Just picked up a original S&W model 57, 41 mag with 8 3/8" barrel. These old blue S&Ws are getting harder to come by. Looking
for a good deal on some 41 mag brass. I got the dies and bullet molds, but few brass.


----------



## Dovans (Nov 15, 2011)

Whoa.... nice... There's a keeper


----------



## joebertin (Mar 26, 2010)

Yeah, like it!


----------



## laynhardwood (Dec 27, 2009)

That's sweet I have never shot a 41mag. I would be having a hard time not shooting it.


----------



## Drm50 (Dec 26, 2014)

Actually I never had much use for 41 mg. There is nothing wrong with them, but they are not enough bigger
than a 357 or enough smaller than 44 to mess with.
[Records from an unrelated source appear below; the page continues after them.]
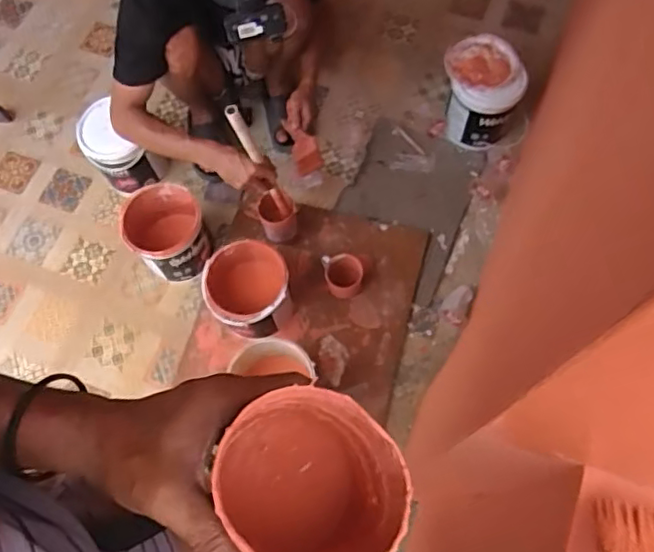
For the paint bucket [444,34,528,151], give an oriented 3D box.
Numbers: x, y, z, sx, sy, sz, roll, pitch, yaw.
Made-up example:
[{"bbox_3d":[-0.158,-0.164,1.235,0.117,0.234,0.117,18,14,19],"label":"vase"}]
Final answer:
[{"bbox_3d":[0.395,-0.467,1.544,0.178,0.195,0.213,-11,68,-2],"label":"paint bucket"}]

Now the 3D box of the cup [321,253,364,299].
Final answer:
[{"bbox_3d":[0.041,0.003,1.444,0.089,0.093,0.091,-1,68,2],"label":"cup"}]

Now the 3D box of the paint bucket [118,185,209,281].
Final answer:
[{"bbox_3d":[-0.374,-0.096,1.443,0.185,0.166,0.197,-1,68,2],"label":"paint bucket"}]

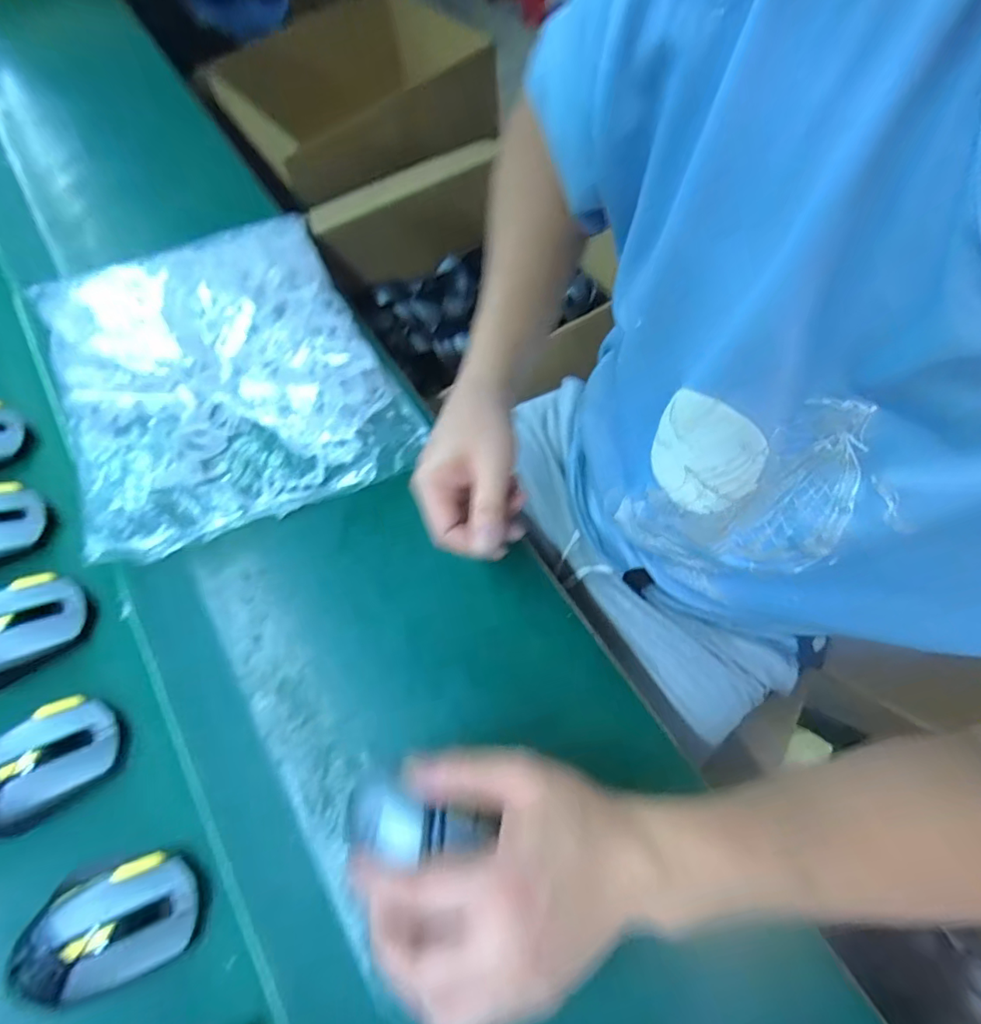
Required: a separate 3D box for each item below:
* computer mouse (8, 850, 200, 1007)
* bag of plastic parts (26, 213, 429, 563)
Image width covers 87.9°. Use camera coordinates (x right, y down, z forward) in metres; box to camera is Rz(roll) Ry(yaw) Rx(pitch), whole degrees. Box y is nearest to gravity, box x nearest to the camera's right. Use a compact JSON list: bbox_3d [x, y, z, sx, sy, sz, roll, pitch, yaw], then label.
[{"bbox_3d":[-0.251,0.262,0.325,0.117,0.034,0.072,-19,67,-7],"label":"computer mouse"},{"bbox_3d":[-0.264,-0.143,0.494,0.299,0.042,0.364,-25,67,-9],"label":"bag of plastic parts"}]

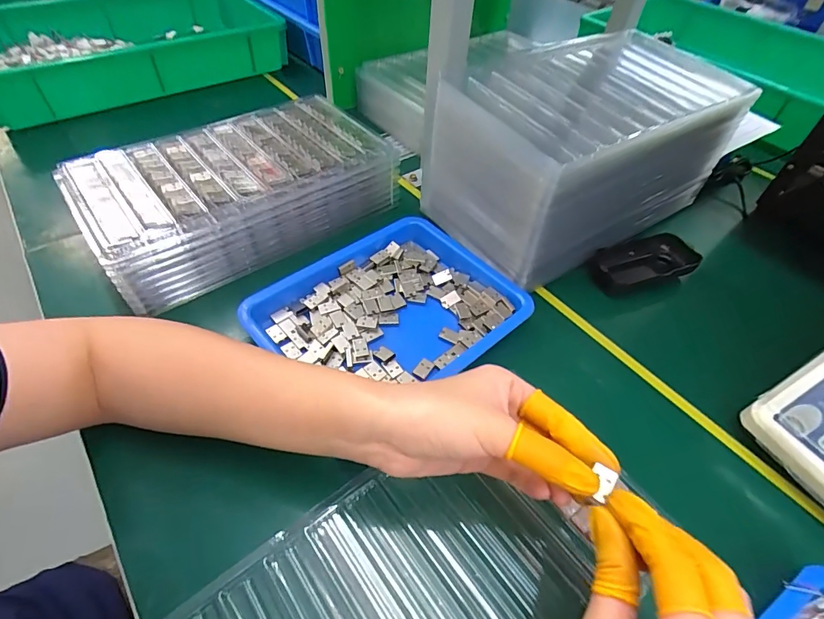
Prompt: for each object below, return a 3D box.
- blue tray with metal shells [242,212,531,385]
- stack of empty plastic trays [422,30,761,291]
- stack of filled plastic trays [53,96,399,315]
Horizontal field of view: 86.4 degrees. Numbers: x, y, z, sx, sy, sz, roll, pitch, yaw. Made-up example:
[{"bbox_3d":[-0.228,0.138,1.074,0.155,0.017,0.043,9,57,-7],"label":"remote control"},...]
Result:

Like 40cal pistols & 16 g shotguns. But in collector guns
that doesn't matter. Another case of nobody wants one until they are no longer available.


----------



## fastwater (Apr 1, 2014)

One ofmy fav. cals. And that's a nice one. 
Congrats Drm50.


----------



## Smallmouth Crazy (Apr 4, 2006)

fastwater said:


> One ofmy fav. cals. And that's a nice one.
> Congrats Drm50.


Nice looking gun, I have a 8 3/8" 29 and 586.


----------